**Do this**
Reproduce every line of the listing below verbatim, leaving out the pictures.

___ Data in this exercise

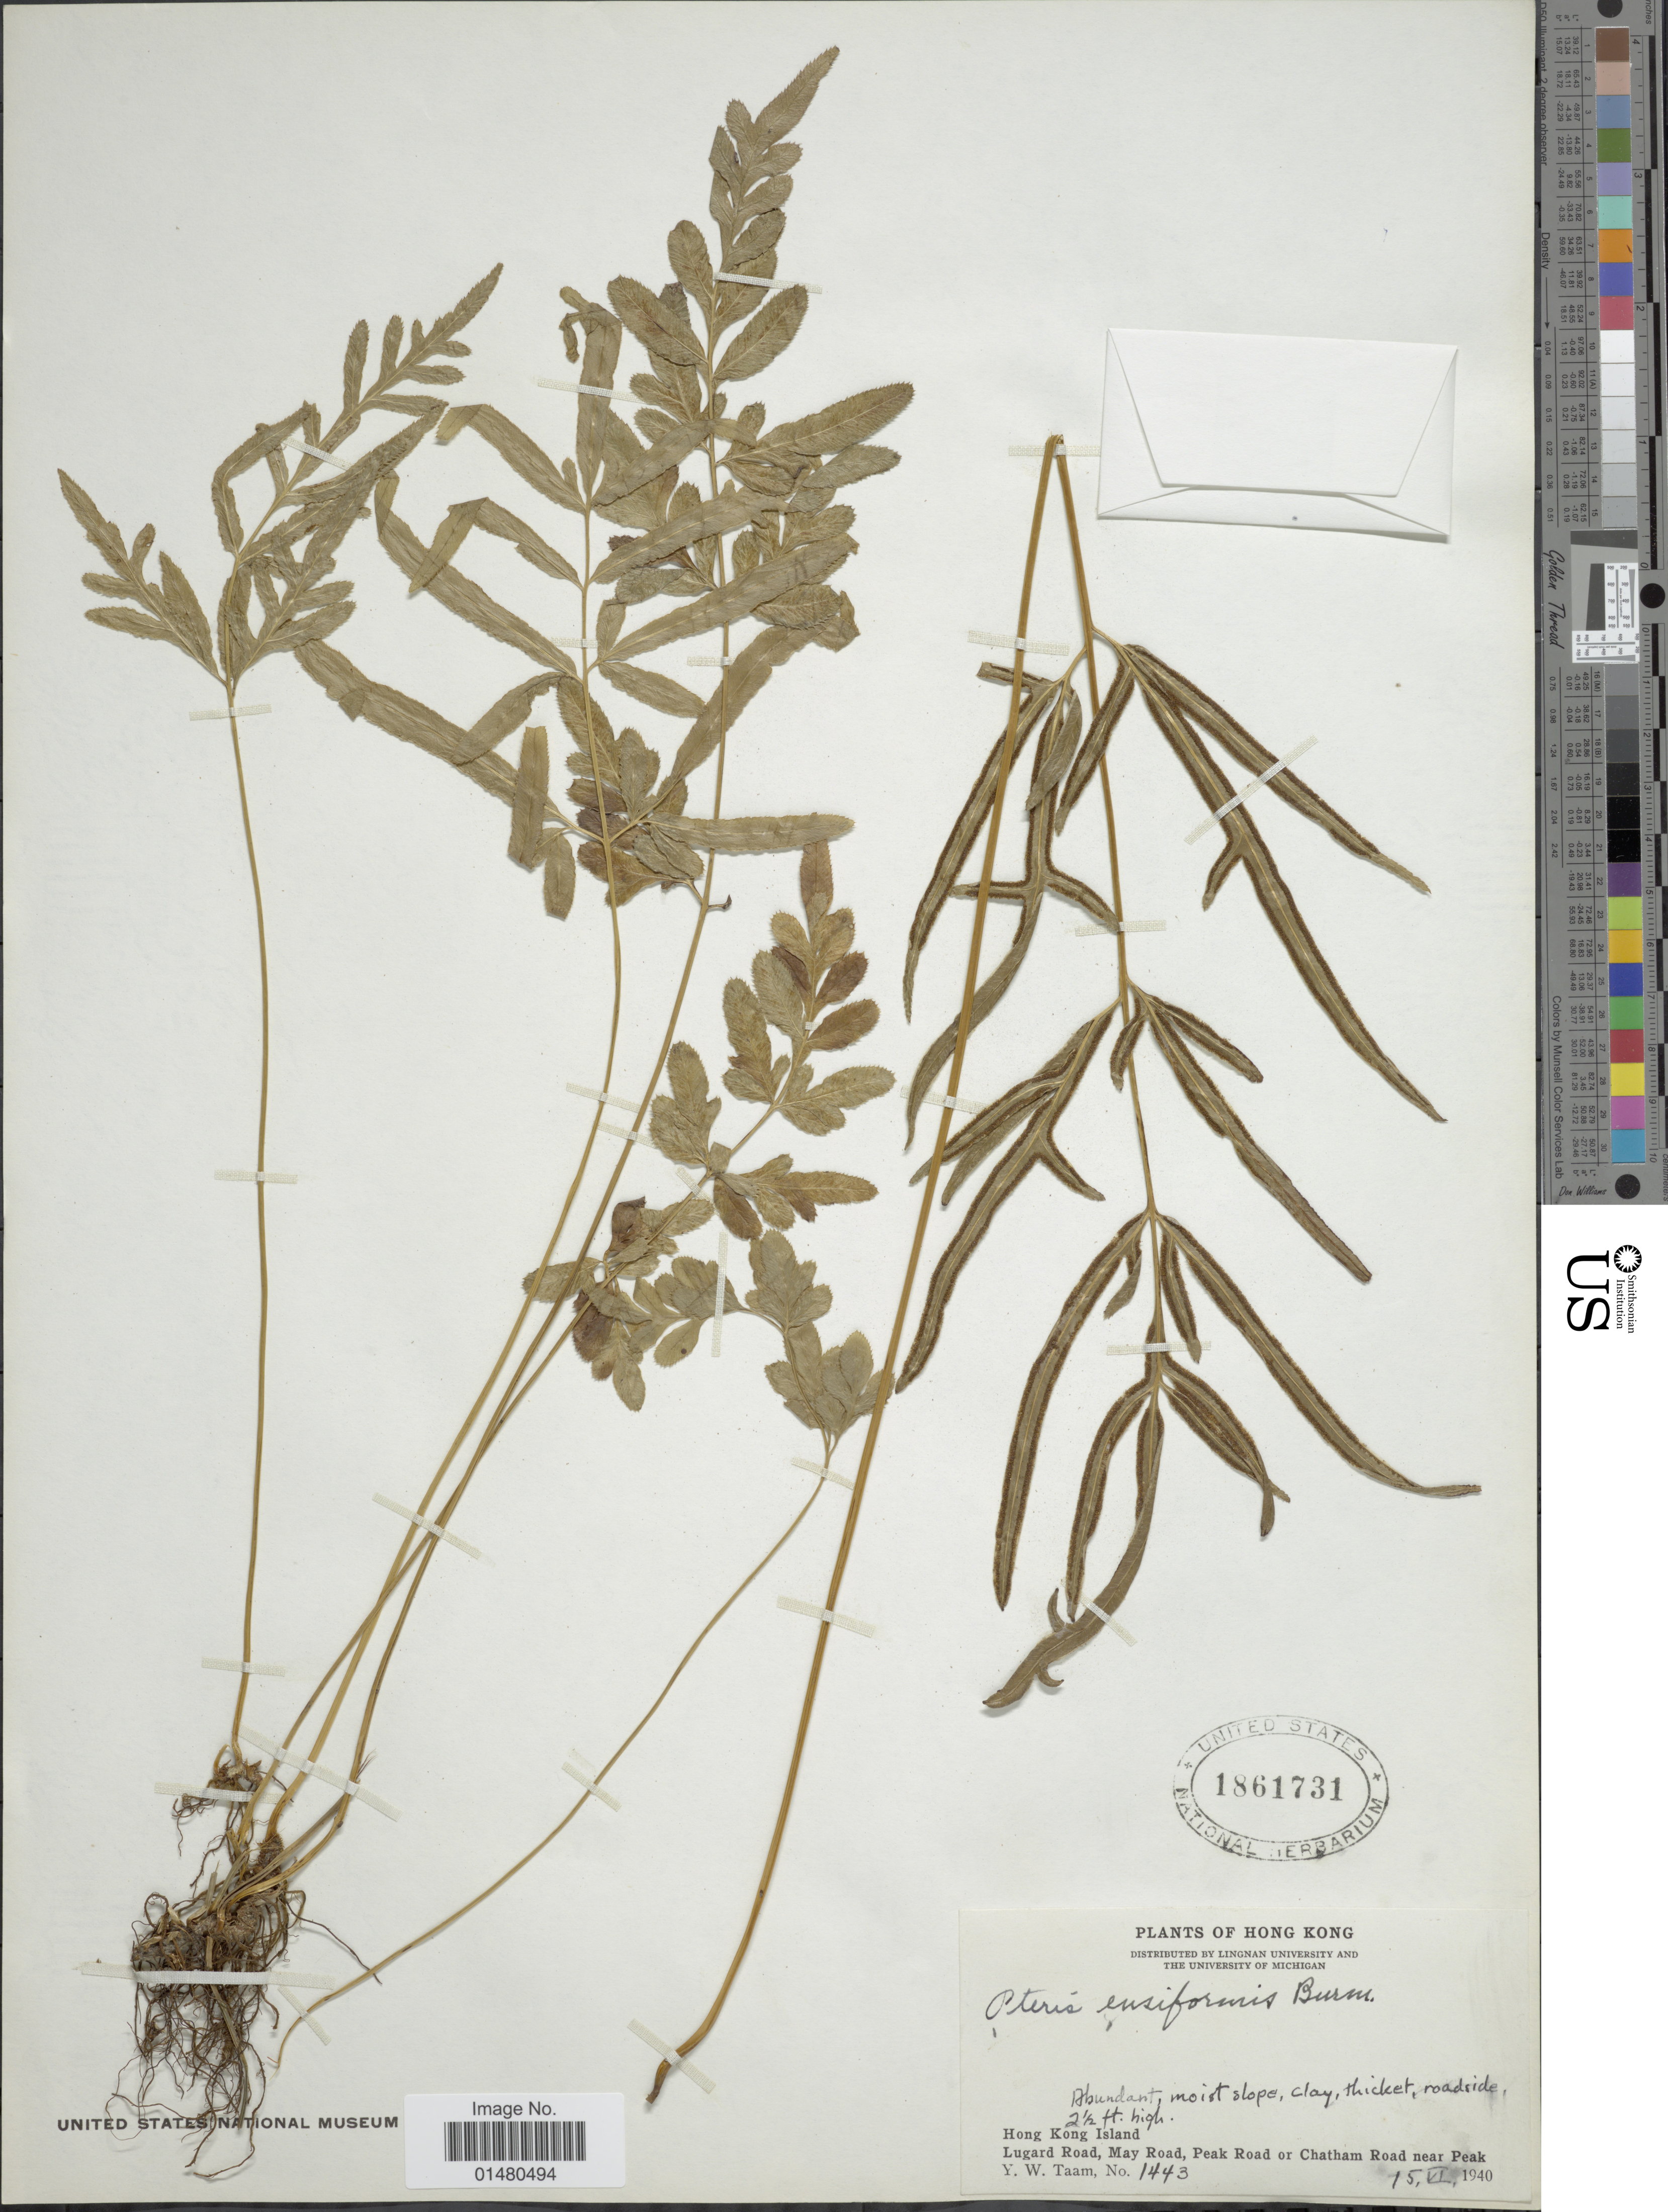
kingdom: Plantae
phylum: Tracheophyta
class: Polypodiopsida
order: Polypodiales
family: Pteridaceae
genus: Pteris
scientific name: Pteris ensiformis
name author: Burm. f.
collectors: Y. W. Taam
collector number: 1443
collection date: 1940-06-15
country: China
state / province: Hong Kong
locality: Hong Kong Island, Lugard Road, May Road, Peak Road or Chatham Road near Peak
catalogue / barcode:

______

**Correct output**
kingdom: Plantae
phylum: Tracheophyta
class: Polypodiopsida
order: Polypodiales
family: Pteridaceae
genus: Pteris
scientific name: Pteris ensiformis
name author: Burm. f.
collectors: Y. W. Taam
collector number: 1443
collection date: 1940-06-15
country: China
state / province: Hong Kong
locality: Hong Kong Island, Lugard Road, May Road, Peak Road or Chatham Road near Peak
catalogue / barcode:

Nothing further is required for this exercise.